The Council accused her of failing to attend an appointment which the Council had actually cancelled
- My view is the housing officer was wrong to tell Miss B’s MP that Miss B did not attend the meeting scheduled for 24 September. The Council sent an email to Miss B saying it would be sensible to re-schedule the meeting and that it would send a further email with alternative dates. So, I understand why Miss B did not attend the Council offices on the day of the scheduled meeting. Miss B was not to blame for the meeting not going ahead as planned.
- But, I do not consider the officer’s comments caused Miss B a significant injustice which would warrant us asking the Council to take further action.
The Council only invited her to two face-to-face meetings
- Councils have limited resources and the Council was able to contact Miss B by email and telephone. I understand why Miss B wanted more meetings in person. But, this is not evidence of fault.
Council staff have been rude and shown no compassion at all
- As stated above, my view is the Council’s handling of Miss B’s request for housing help was affected by fault. But, I have not seen any information to indicate Council staff have been rude or lacked compassion as claimed by Miss B.
The Council’s response to her complaint did not answer the issues she complained about
- I find the Council’s responses to Miss B’s complaint broadly addressed her main areas of complaint.
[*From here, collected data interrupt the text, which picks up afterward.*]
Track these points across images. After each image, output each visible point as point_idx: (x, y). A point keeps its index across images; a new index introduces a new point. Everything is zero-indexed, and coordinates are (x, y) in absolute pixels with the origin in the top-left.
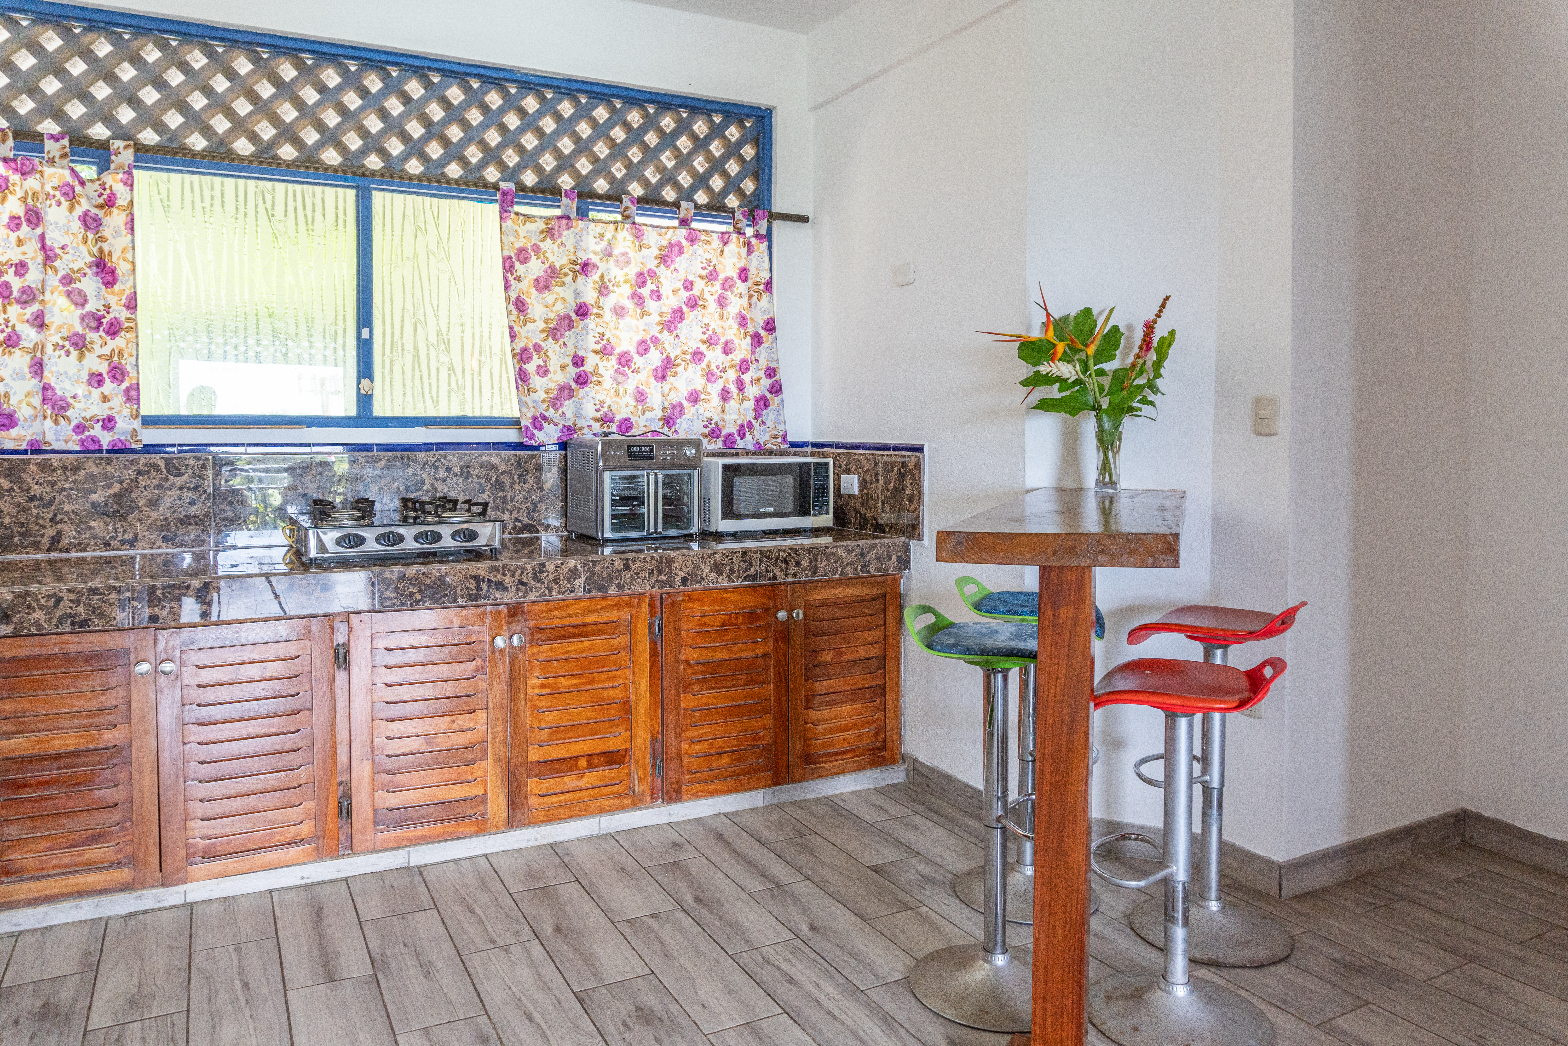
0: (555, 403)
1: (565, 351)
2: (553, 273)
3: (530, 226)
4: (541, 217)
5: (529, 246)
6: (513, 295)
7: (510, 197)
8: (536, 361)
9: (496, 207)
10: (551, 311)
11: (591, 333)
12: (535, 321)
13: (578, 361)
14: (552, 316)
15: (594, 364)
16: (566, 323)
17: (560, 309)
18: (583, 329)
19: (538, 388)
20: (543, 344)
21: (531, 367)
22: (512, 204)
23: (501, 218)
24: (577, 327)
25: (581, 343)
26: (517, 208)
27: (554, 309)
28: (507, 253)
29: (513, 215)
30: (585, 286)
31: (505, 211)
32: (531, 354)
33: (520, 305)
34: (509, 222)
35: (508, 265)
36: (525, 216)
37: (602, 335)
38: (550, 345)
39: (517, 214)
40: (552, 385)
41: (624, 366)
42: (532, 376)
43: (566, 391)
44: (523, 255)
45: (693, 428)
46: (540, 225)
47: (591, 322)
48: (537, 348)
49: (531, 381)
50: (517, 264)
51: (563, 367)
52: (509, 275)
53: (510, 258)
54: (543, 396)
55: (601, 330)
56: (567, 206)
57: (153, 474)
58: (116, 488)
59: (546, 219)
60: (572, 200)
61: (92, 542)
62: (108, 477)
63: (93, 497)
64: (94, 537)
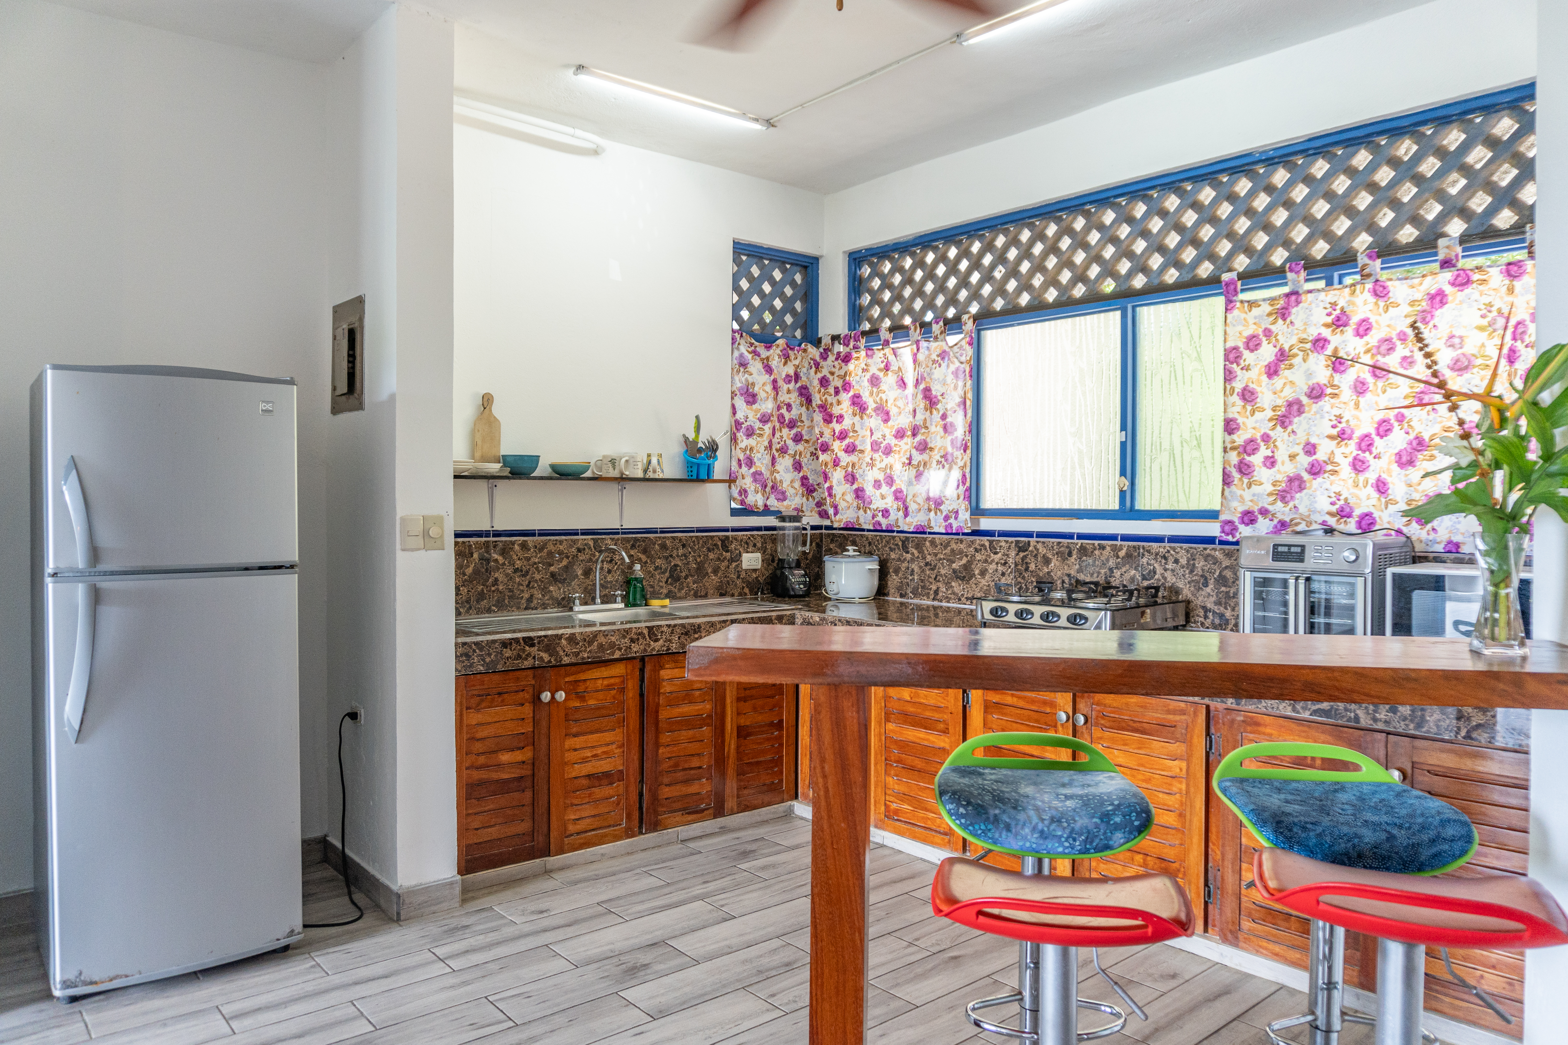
0: (1283, 495)
1: (1294, 440)
2: (1283, 356)
3: (1256, 311)
4: (1266, 300)
5: (1259, 332)
6: (1237, 386)
7: (1232, 287)
8: (1264, 451)
9: (1223, 299)
10: (1280, 397)
11: (1327, 416)
12: (1263, 410)
13: (1311, 449)
14: (1280, 402)
15: (1328, 452)
16: (1295, 407)
17: (1289, 394)
18: (1316, 413)
19: (1264, 480)
20: (1271, 433)
21: (1256, 459)
22: (1239, 292)
23: (1226, 310)
24: (1310, 411)
25: (1313, 429)
26: (1242, 296)
27: (1283, 394)
28: (1230, 344)
29: (1237, 305)
30: (1317, 363)
31: (1231, 302)
32: (1258, 445)
33: (1248, 395)
34: (1236, 312)
35: (1233, 356)
36: (1249, 302)
37: (1339, 418)
38: (1278, 433)
39: (1242, 302)
40: (1280, 477)
41: (1364, 452)
42: (1260, 468)
43: (1296, 483)
44: (1252, 343)
45: (1458, 526)
46: (1266, 308)
47: (1326, 404)
48: (1266, 438)
49: (1254, 473)
50: (1244, 354)
51: (1292, 457)
52: (1234, 366)
53: (1236, 348)
54: (1270, 488)
55: (1337, 412)
56: (1294, 281)
57: (983, 551)
58: (964, 560)
59: (1272, 300)
60: (1298, 273)
61: (952, 596)
62: (961, 552)
63: (954, 566)
64: (954, 593)
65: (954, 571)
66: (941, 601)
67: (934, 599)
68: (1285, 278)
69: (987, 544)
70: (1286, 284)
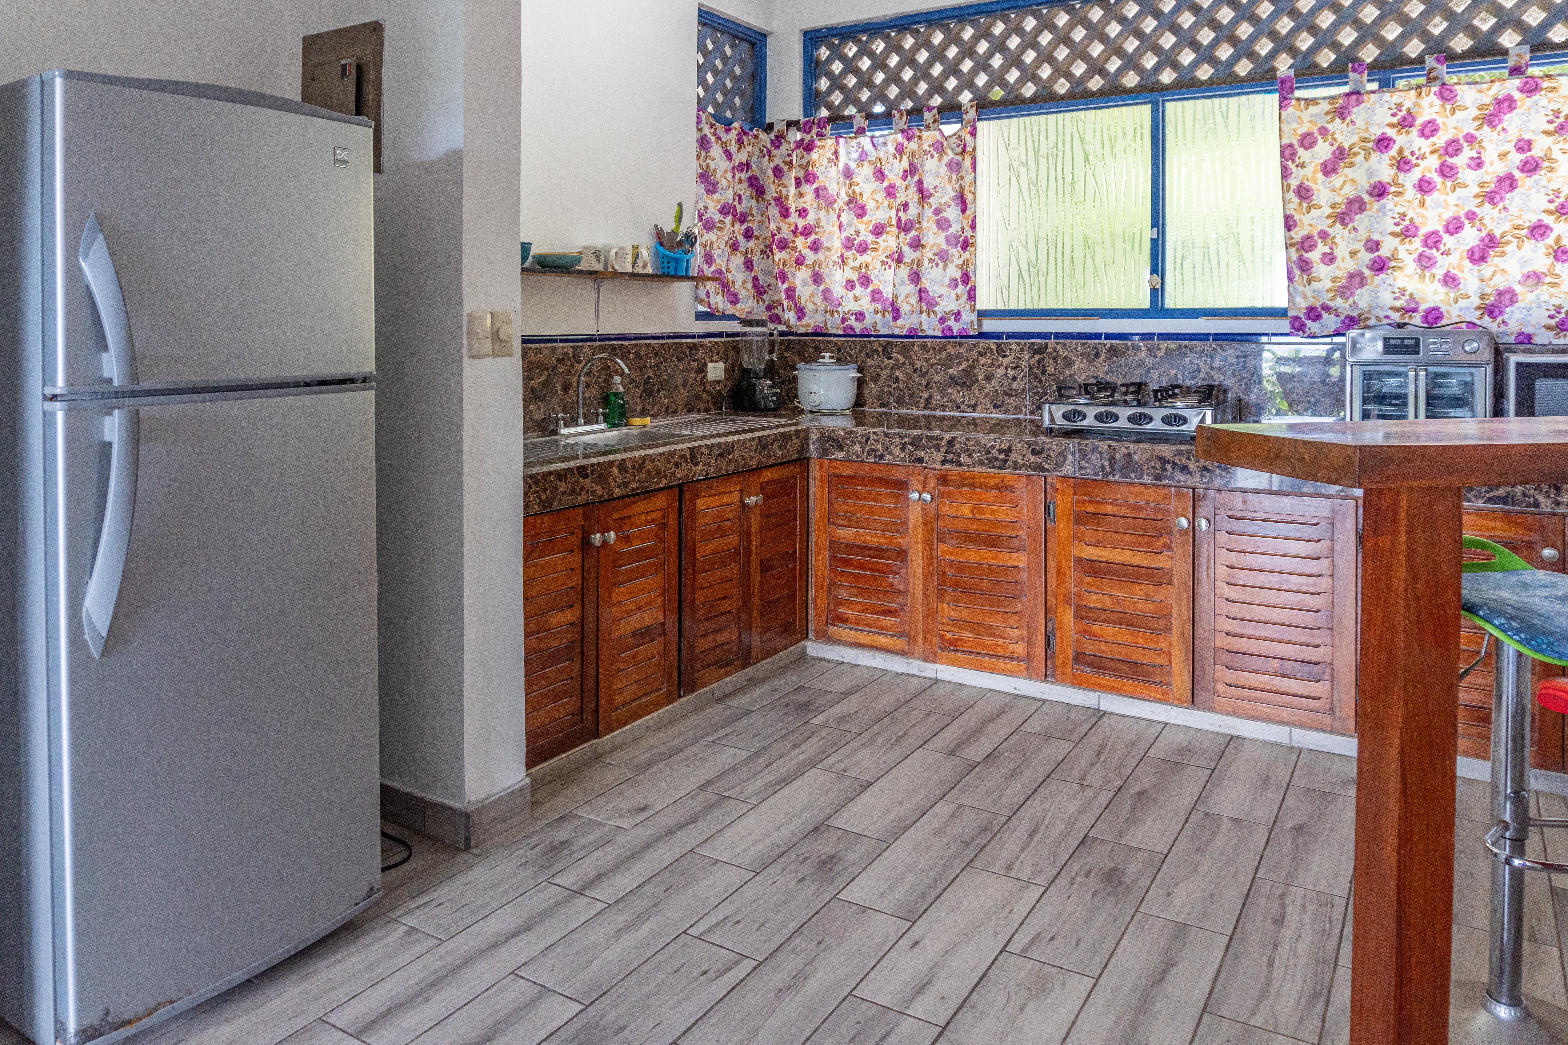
0: (1343, 291)
1: (1356, 237)
2: (1341, 154)
3: (1313, 109)
4: (1324, 98)
5: (1315, 130)
6: (1294, 183)
7: (1289, 84)
8: (1322, 248)
9: (1276, 96)
10: (1339, 195)
11: (1389, 214)
12: (1320, 207)
13: (1373, 246)
14: (1339, 199)
15: (1393, 248)
16: (1356, 205)
17: (1349, 191)
18: (1378, 210)
19: (1322, 276)
20: (1330, 230)
21: (1314, 256)
22: (1292, 90)
23: (1281, 107)
24: (1371, 209)
25: (1376, 226)
26: (1298, 94)
27: (1342, 192)
28: (1286, 141)
29: (1293, 102)
30: (1379, 163)
31: (1286, 99)
32: (1316, 241)
33: (1304, 193)
34: (1290, 110)
35: (1287, 153)
36: (1306, 100)
37: (1403, 216)
38: (1337, 230)
39: (1298, 99)
40: (1339, 273)
41: (1431, 248)
42: (1315, 265)
43: (1356, 279)
44: (1307, 141)
45: (1529, 319)
46: (1325, 106)
47: (1389, 202)
48: (1324, 235)
49: (1313, 270)
50: (1301, 151)
51: (1353, 253)
52: (1290, 163)
53: (1291, 145)
54: (1329, 285)
55: (1401, 210)
56: (1355, 81)
57: (988, 355)
58: (965, 365)
59: (1333, 98)
60: (1361, 73)
61: (949, 404)
62: (960, 356)
63: (951, 371)
64: (951, 401)
65: (952, 377)
66: (935, 410)
67: (925, 408)
68: (1347, 77)
69: (994, 347)
70: (1346, 83)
Also, even though the complaints procedure had been completed, the Council arranged to meet Miss B to discuss her housing situation and the issues she complained about.
- The information does not suggest the Council was at fault for the way it responded to Miss B’s complaint.
- To put right the injustice suffered by Miss B because of fault by the Council, I recommend that within two months of my final decision, the Council:
- Apologises to Miss B for the fault I have identified regarding the Council’s handling of her request for housing help;
- Makes a financial payment to Miss B of £400 for the uncertainty and distress she suffered; and,
- Writes an action plan setting out its learning from this complaint and the action it will take to avoid such errors happening in future.
- The Council was at fault and Miss B suffered a significant injustice as a result. The Council has agreed to my recommendations to put right the injustice Miss B suffered. I have now completed my investigation.